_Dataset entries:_
Segment Open
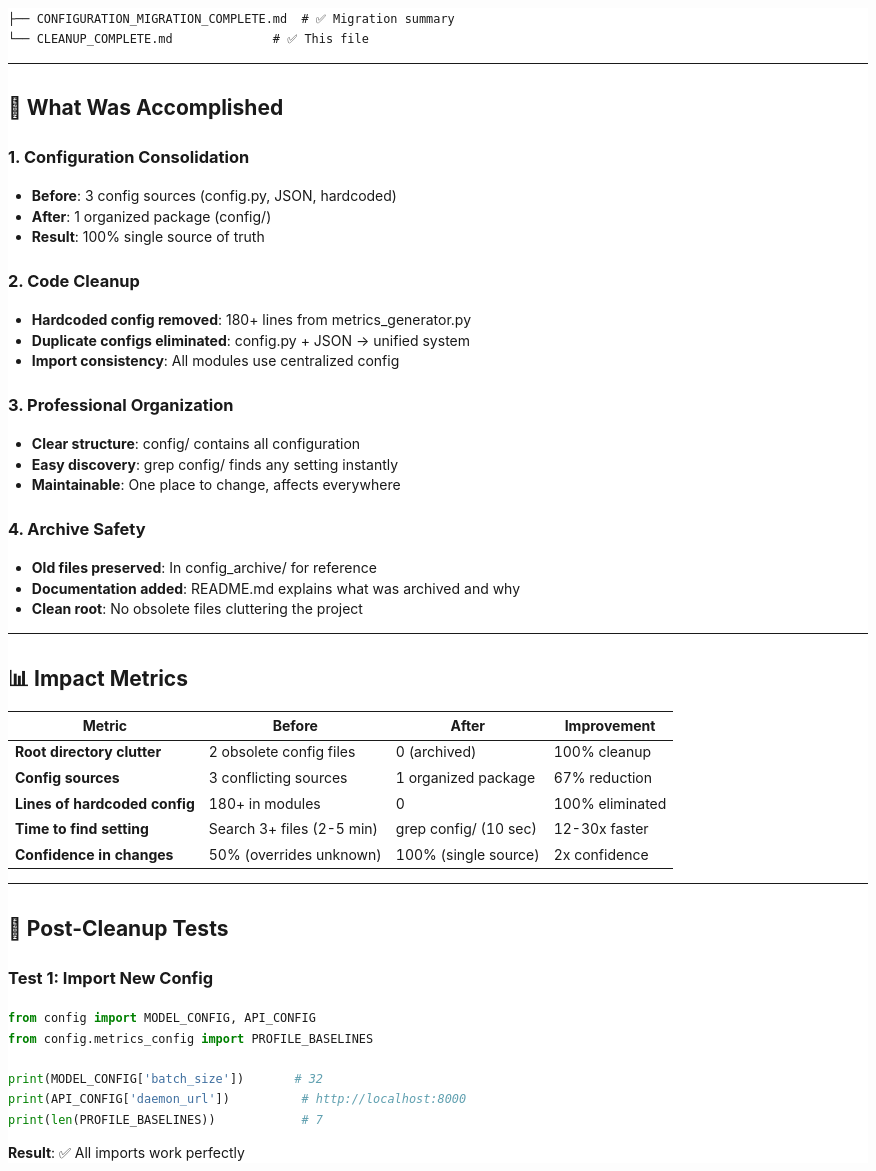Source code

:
 ```
├── CONFIGURATION_MIGRATION_COMPLETE.md  # ✅ Migration summary
└── CLEANUP_COMPLETE.md              # ✅ This file
```

---

## 🎯 What Was Accomplished

### 1. Configuration Consolidation
- **Before**: 3 config sources (config.py, JSON, hardcoded)
- **After**: 1 organized package (config/)
- **Result**: 100% single source of truth

### 2. Code Cleanup
- **Hardcoded config removed**: 180+ lines from metrics_generator.py
- **Duplicate configs eliminated**: config.py + JSON → unified system
- **Import consistency**: All modules use centralized config

### 3. Professional Organization
- **Clear structure**: config/ contains all configuration
- **Easy discovery**: grep config/ finds any setting instantly
- **Maintainable**: One place to change, affects everywhere

### 4. Archive Safety
- **Old files preserved**: In config_archive/ for reference
- **Documentation added**: README.md explains what was archived and why
- **Clean root**: No obsolete files cluttering the project

---

## 📊 Impact Metrics

| Metric | Before | After | Improvement |
|--------|--------|-------|-------------|
| **Root directory clutter** | 2 obsolete config files | 0 (archived) | 100% cleanup |
| **Config sources** | 3 conflicting sources | 1 organized package | 67% reduction |
| **Lines of hardcoded config** | 180+ in modules | 0 | 100% eliminated |
| **Time to find setting** | Search 3+ files (2-5 min) | grep config/ (10 sec) | 12-30x faster |
| **Confidence in changes** | 50% (overrides unknown) | 100% (single source) | 2x confidence |

---

## 🧪 Post-Cleanup Tests

### Test 1: Import New Config
```python
from config import MODEL_CONFIG, API_CONFIG
from config.metrics_config import PROFILE_BASELINES

print(MODEL_CONFIG['batch_size'])       # 32
print(API_CONFIG['daemon_url'])          # http://localhost:8000
print(len(PROFILE_BASELINES))            # 7
```
**Result**: ✅ All imports work perfectly
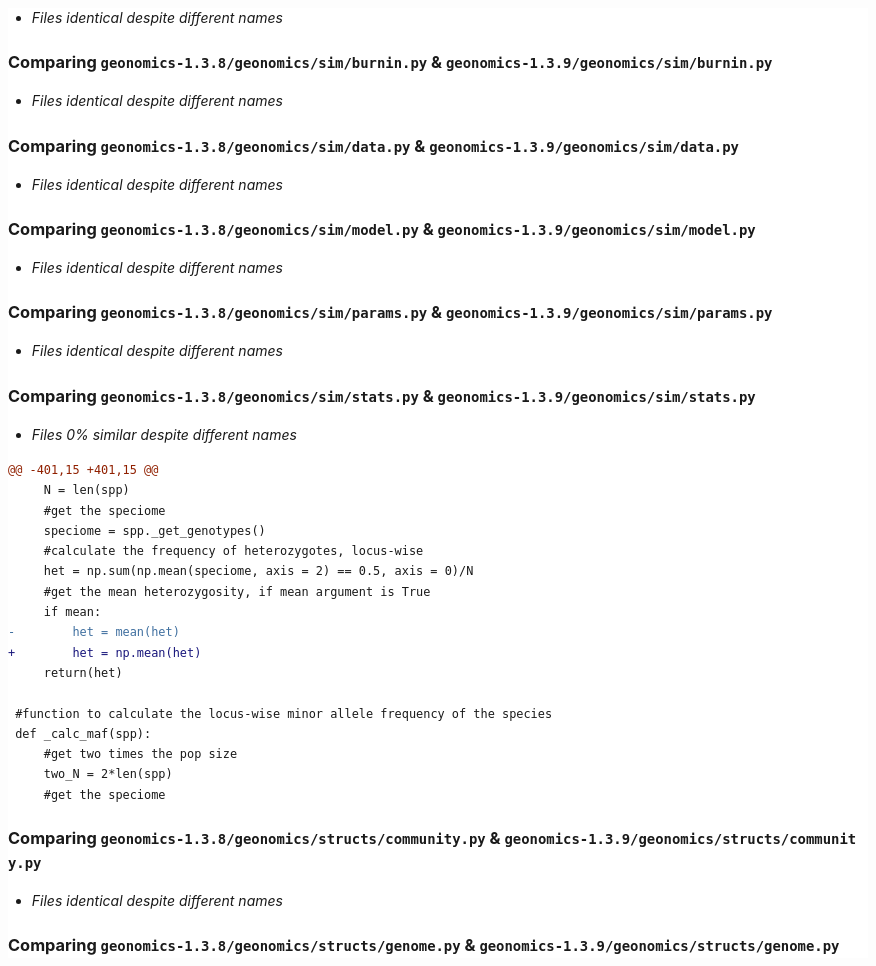  * *Files identical despite different names*

### Comparing `geonomics-1.3.8/geonomics/sim/burnin.py` & `geonomics-1.3.9/geonomics/sim/burnin.py`

 * *Files identical despite different names*

### Comparing `geonomics-1.3.8/geonomics/sim/data.py` & `geonomics-1.3.9/geonomics/sim/data.py`

 * *Files identical despite different names*

### Comparing `geonomics-1.3.8/geonomics/sim/model.py` & `geonomics-1.3.9/geonomics/sim/model.py`

 * *Files identical despite different names*

### Comparing `geonomics-1.3.8/geonomics/sim/params.py` & `geonomics-1.3.9/geonomics/sim/params.py`

 * *Files identical despite different names*

### Comparing `geonomics-1.3.8/geonomics/sim/stats.py` & `geonomics-1.3.9/geonomics/sim/stats.py`

 * *Files 0% similar despite different names*

```diff
@@ -401,15 +401,15 @@
     N = len(spp)
     #get the speciome
     speciome = spp._get_genotypes()
     #calculate the frequency of heterozygotes, locus-wise
     het = np.sum(np.mean(speciome, axis = 2) == 0.5, axis = 0)/N
     #get the mean heterozygosity, if mean argument is True
     if mean:
-        het = mean(het)
+        het = np.mean(het)
     return(het)
 
 #function to calculate the locus-wise minor allele frequency of the species
 def _calc_maf(spp):
     #get two times the pop size
     two_N = 2*len(spp)
     #get the speciome
```

### Comparing `geonomics-1.3.8/geonomics/structs/community.py` & `geonomics-1.3.9/geonomics/structs/community.py`

 * *Files identical despite different names*

### Comparing `geonomics-1.3.8/geonomics/structs/genome.py` & `geonomics-1.3.9/geonomics/structs/genome.py`
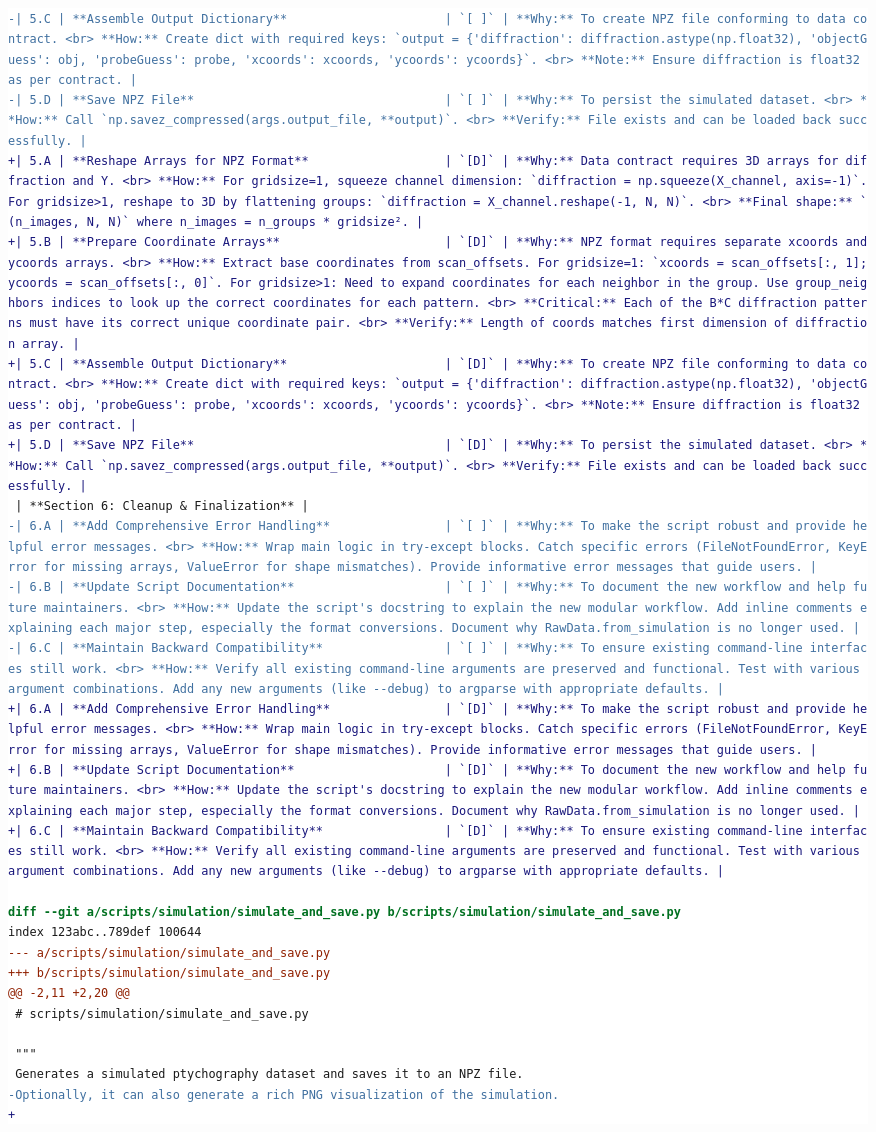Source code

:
 ```diff
-| 5.C | **Assemble Output Dictionary**                      | `[ ]` | **Why:** To create NPZ file conforming to data contract. <br> **How:** Create dict with required keys: `output = {'diffraction': diffraction.astype(np.float32), 'objectGuess': obj, 'probeGuess': probe, 'xcoords': xcoords, 'ycoords': ycoords}`. <br> **Note:** Ensure diffraction is float32 as per contract. |
-| 5.D | **Save NPZ File**                                   | `[ ]` | **Why:** To persist the simulated dataset. <br> **How:** Call `np.savez_compressed(args.output_file, **output)`. <br> **Verify:** File exists and can be loaded back successfully. |
+| 5.A | **Reshape Arrays for NPZ Format**                   | `[D]` | **Why:** Data contract requires 3D arrays for diffraction and Y. <br> **How:** For gridsize=1, squeeze channel dimension: `diffraction = np.squeeze(X_channel, axis=-1)`. For gridsize>1, reshape to 3D by flattening groups: `diffraction = X_channel.reshape(-1, N, N)`. <br> **Final shape:** `(n_images, N, N)` where n_images = n_groups * gridsize². |
+| 5.B | **Prepare Coordinate Arrays**                       | `[D]` | **Why:** NPZ format requires separate xcoords and ycoords arrays. <br> **How:** Extract base coordinates from scan_offsets. For gridsize=1: `xcoords = scan_offsets[:, 1]; ycoords = scan_offsets[:, 0]`. For gridsize>1: Need to expand coordinates for each neighbor in the group. Use group_neighbors indices to look up the correct coordinates for each pattern. <br> **Critical:** Each of the B*C diffraction patterns must have its correct unique coordinate pair. <br> **Verify:** Length of coords matches first dimension of diffraction array. |
+| 5.C | **Assemble Output Dictionary**                      | `[D]` | **Why:** To create NPZ file conforming to data contract. <br> **How:** Create dict with required keys: `output = {'diffraction': diffraction.astype(np.float32), 'objectGuess': obj, 'probeGuess': probe, 'xcoords': xcoords, 'ycoords': ycoords}`. <br> **Note:** Ensure diffraction is float32 as per contract. |
+| 5.D | **Save NPZ File**                                   | `[D]` | **Why:** To persist the simulated dataset. <br> **How:** Call `np.savez_compressed(args.output_file, **output)`. <br> **Verify:** File exists and can be loaded back successfully. |
 | **Section 6: Cleanup & Finalization** |
-| 6.A | **Add Comprehensive Error Handling**                | `[ ]` | **Why:** To make the script robust and provide helpful error messages. <br> **How:** Wrap main logic in try-except blocks. Catch specific errors (FileNotFoundError, KeyError for missing arrays, ValueError for shape mismatches). Provide informative error messages that guide users. |
-| 6.B | **Update Script Documentation**                     | `[ ]` | **Why:** To document the new workflow and help future maintainers. <br> **How:** Update the script's docstring to explain the new modular workflow. Add inline comments explaining each major step, especially the format conversions. Document why RawData.from_simulation is no longer used. |
-| 6.C | **Maintain Backward Compatibility**                 | `[ ]` | **Why:** To ensure existing command-line interfaces still work. <br> **How:** Verify all existing command-line arguments are preserved and functional. Test with various argument combinations. Add any new arguments (like --debug) to argparse with appropriate defaults. |
+| 6.A | **Add Comprehensive Error Handling**                | `[D]` | **Why:** To make the script robust and provide helpful error messages. <br> **How:** Wrap main logic in try-except blocks. Catch specific errors (FileNotFoundError, KeyError for missing arrays, ValueError for shape mismatches). Provide informative error messages that guide users. |
+| 6.B | **Update Script Documentation**                     | `[D]` | **Why:** To document the new workflow and help future maintainers. <br> **How:** Update the script's docstring to explain the new modular workflow. Add inline comments explaining each major step, especially the format conversions. Document why RawData.from_simulation is no longer used. |
+| 6.C | **Maintain Backward Compatibility**                 | `[D]` | **Why:** To ensure existing command-line interfaces still work. <br> **How:** Verify all existing command-line arguments are preserved and functional. Test with various argument combinations. Add any new arguments (like --debug) to argparse with appropriate defaults. |

diff --git a/scripts/simulation/simulate_and_save.py b/scripts/simulation/simulate_and_save.py
index 123abc..789def 100644
--- a/scripts/simulation/simulate_and_save.py
+++ b/scripts/simulation/simulate_and_save.py
@@ -2,11 +2,20 @@
 # scripts/simulation/simulate_and_save.py
 
 """
 Generates a simulated ptychography dataset and saves it to an NPZ file.
-Optionally, it can also generate a rich PNG visualization of the simulation.
+
```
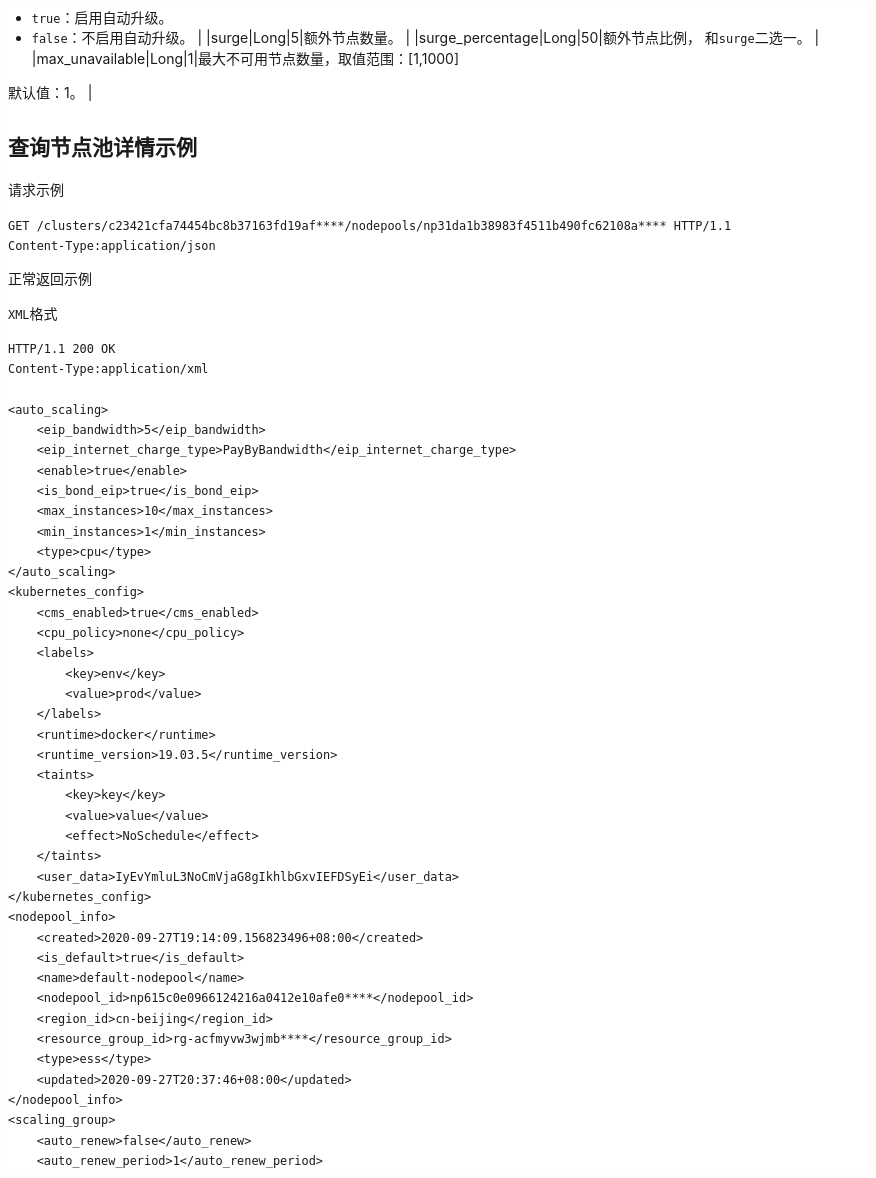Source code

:  -   `true`：启用自动升级。
-   `false`：不启用自动升级。 |
|surge|Long|5|额外节点数量。 |
|surge\_percentage|Long|50|额外节点比例， 和`surge`二选一。 |
|max\_unavailable|Long|1|最大不可用节点数量，取值范围：\[1,1000\]

 默认值：1。 |

## 查询节点池详情示例

请求示例

```
GET /clusters/c23421cfa74454bc8b37163fd19af****/nodepools/np31da1b38983f4511b490fc62108a**** HTTP/1.1 
Content-Type:application/json
```

正常返回示例

`XML`格式

```
HTTP/1.1 200 OK
Content-Type:application/xml

<auto_scaling>
    <eip_bandwidth>5</eip_bandwidth>
    <eip_internet_charge_type>PayByBandwidth</eip_internet_charge_type>
    <enable>true</enable>
    <is_bond_eip>true</is_bond_eip>
    <max_instances>10</max_instances>
    <min_instances>1</min_instances>
    <type>cpu</type>
</auto_scaling>
<kubernetes_config>
    <cms_enabled>true</cms_enabled>
    <cpu_policy>none</cpu_policy>
    <labels>
        <key>env</key>
        <value>prod</value>
    </labels>
    <runtime>docker</runtime>
    <runtime_version>19.03.5</runtime_version>
    <taints>
        <key>key</key>
        <value>value</value>
        <effect>NoSchedule</effect>
    </taints>
    <user_data>IyEvYmluL3NoCmVjaG8gIkhlbGxvIEFDSyEi</user_data>
</kubernetes_config>
<nodepool_info>
    <created>2020-09-27T19:14:09.156823496+08:00</created>
    <is_default>true</is_default>
    <name>default-nodepool</name>
    <nodepool_id>np615c0e0966124216a0412e10afe0****</nodepool_id>
    <region_id>cn-beijing</region_id>
    <resource_group_id>rg-acfmyvw3wjmb****</resource_group_id>
    <type>ess</type>
    <updated>2020-09-27T20:37:46+08:00</updated>
</nodepool_info>
<scaling_group>
    <auto_renew>false</auto_renew>
    <auto_renew_period>1</auto_renew_period>
```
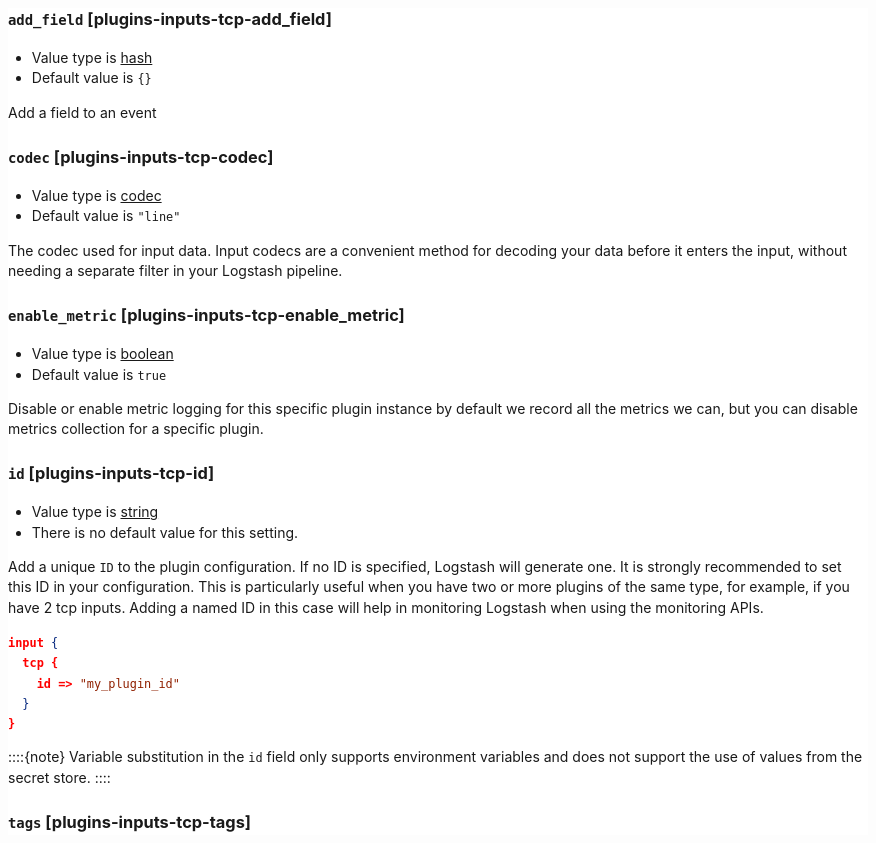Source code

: ### `add_field` [plugins-inputs-tcp-add_field]

* Value type is [hash](https://www.elastic.co/guide/en/logstash/current/configuration-file-structure.html#hash)
* Default value is `{}`

Add a field to an event


### `codec` [plugins-inputs-tcp-codec]

* Value type is [codec](https://www.elastic.co/guide/en/logstash/current/configuration-file-structure.html#codec)
* Default value is `"line"`

The codec used for input data. Input codecs are a convenient method for decoding your data before it enters the input, without needing a separate filter in your Logstash pipeline.


### `enable_metric` [plugins-inputs-tcp-enable_metric]

* Value type is [boolean](https://www.elastic.co/guide/en/logstash/current/configuration-file-structure.html#boolean)
* Default value is `true`

Disable or enable metric logging for this specific plugin instance by default we record all the metrics we can, but you can disable metrics collection for a specific plugin.


### `id` [plugins-inputs-tcp-id]

* Value type is [string](https://www.elastic.co/guide/en/logstash/current/configuration-file-structure.html#string)
* There is no default value for this setting.

Add a unique `ID` to the plugin configuration. If no ID is specified, Logstash will generate one. It is strongly recommended to set this ID in your configuration. This is particularly useful when you have two or more plugins of the same type, for example, if you have 2 tcp inputs. Adding a named ID in this case will help in monitoring Logstash when using the monitoring APIs.

```json
input {
  tcp {
    id => "my_plugin_id"
  }
}
```

::::{note} 
Variable substitution in the `id` field only supports environment variables and does not support the use of values from the secret store.
::::



### `tags` [plugins-inputs-tcp-tags]
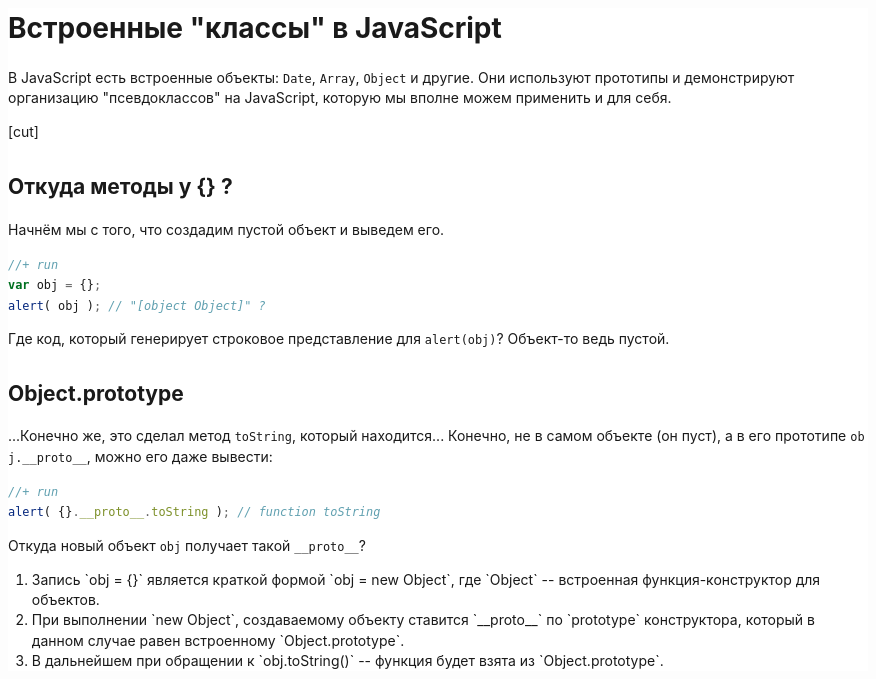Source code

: # Встроенные "классы" в JavaScript

В JavaScript есть встроенные объекты: `Date`, `Array`, `Object` и другие. Они используют прототипы и демонстрируют организацию "псевдоклассов" на JavaScript, которую мы вполне можем применить и для себя.

[cut]

## Откуда методы у {} ?

Начнём мы с того, что создадим пустой объект и выведем его.

```js
//+ run
var obj = {};
alert( obj ); // "[object Object]" ?
```

Где код, который генерирует строковое представление для `alert(obj)`? Объект-то ведь пустой.

## Object.prototype

...Конечно же, это сделал метод `toString`, который находится... Конечно, не в самом объекте (он пуст), а в его прототипе `obj.__proto__`, можно его даже вывести:

```js
//+ run
alert( {}.__proto__.toString ); // function toString
```

Откуда новый объект `obj` получает такой `__proto__`?

<ol>
<li>Запись `obj = {}` является краткой формой `obj = new Object`, где `Object` -- встроенная функция-конструктор для объектов.</li>
<li>При выполнении `new Object`, создаваемому объекту ставится `__proto__` по `prototype` конструктора, который в данном случае равен встроенному `Object.prototype`.</li>
<li>В дальнейшем при обращении к `obj.toString()` -- функция будет взята из `Object.prototype`.</li>
</ol>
Segment Closed
_WHAT THE EXERCISE ASKS:_ Take the lines above from the top of the records through the one with "## 📊 Impact Metrics" and repeat them exactly, without any pictures.

_ANSWER SPACE:_
Source code

:
 ```
├── CONFIGURATION_MIGRATION_COMPLETE.md  # ✅ Migration summary
└── CLEANUP_COMPLETE.md              # ✅ This file
```

---

## 🎯 What Was Accomplished

### 1. Configuration Consolidation
- **Before**: 3 config sources (config.py, JSON, hardcoded)
- **After**: 1 organized package (config/)
- **Result**: 100% single source of truth

### 2. Code Cleanup
- **Hardcoded config removed**: 180+ lines from metrics_generator.py
- **Duplicate configs eliminated**: config.py + JSON → unified system
- **Import consistency**: All modules use centralized config

### 3. Professional Organization
- **Clear structure**: config/ contains all configuration
- **Easy discovery**: grep config/ finds any setting instantly
- **Maintainable**: One place to change, affects everywhere

### 4. Archive Safety
- **Old files preserved**: In config_archive/ for reference
- **Documentation added**: README.md explains what was archived and why
- **Clean root**: No obsolete files cluttering the project

---

## 📊 Impact Metrics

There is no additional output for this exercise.